14. The second finding of the lower Court is that being a public document, the certified copy alone is to be marked. The said finding also cannot legally stand. The certified copies are filed only for the purpose of convenience and the law does not say that a public document cannot be produced in original and it is not admissible. In fact, it is the original document that is admissible and Section 77 of the Evidence Act is the enabling provision which entitles a party to produce a certified copy of the original public document. Sarkar on Evidence Act' commenting of Section 77 has said thus:
A public document may be proved by the production of the original like any other document and it is on the ground of convenience that a public document is allowed to be proved by a certified copy. By the word 'may an option has been given to a party of proving the contents of public documents by certified copies, or by production of the original."

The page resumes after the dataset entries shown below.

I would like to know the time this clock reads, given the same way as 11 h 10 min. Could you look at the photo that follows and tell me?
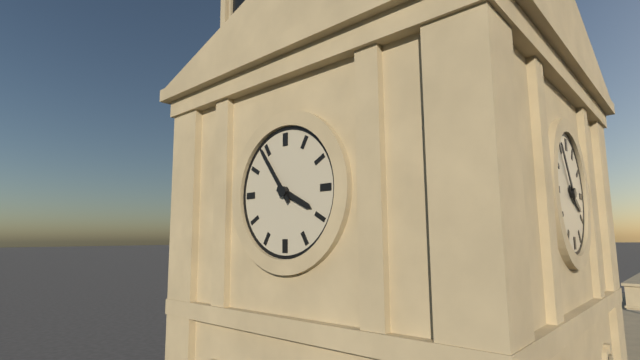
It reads 3 h 54 min
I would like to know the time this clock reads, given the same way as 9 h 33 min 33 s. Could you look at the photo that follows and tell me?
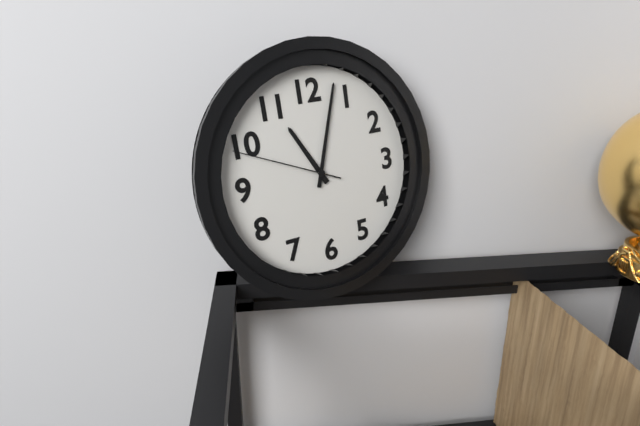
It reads 11 h 03 min 49 s
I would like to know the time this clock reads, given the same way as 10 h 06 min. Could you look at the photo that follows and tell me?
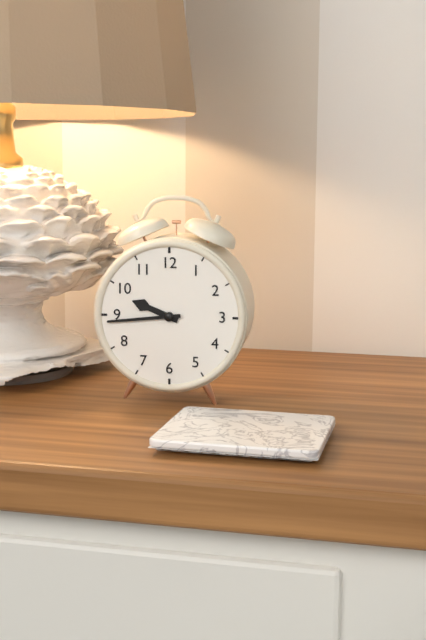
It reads 9 h 44 min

In my view, both the reasonings of the court below cannot stand, The order of the lower court is therefore set aside and I.A. No. 400 of 1998 in O.S. No. 138 of 1996 on its file stands allowed.
15. The petitioners are permitted to produce the documents referred to in the petition and after the trial is over, the court is directed not to return the original to the plaintiffs but send the same to the Government by substituting a certified copy of the same at the expenses of the petitioners. The C.R.P. is allowed as above indicated. No costs, C.M.P.No. 466 of 1999 is closed.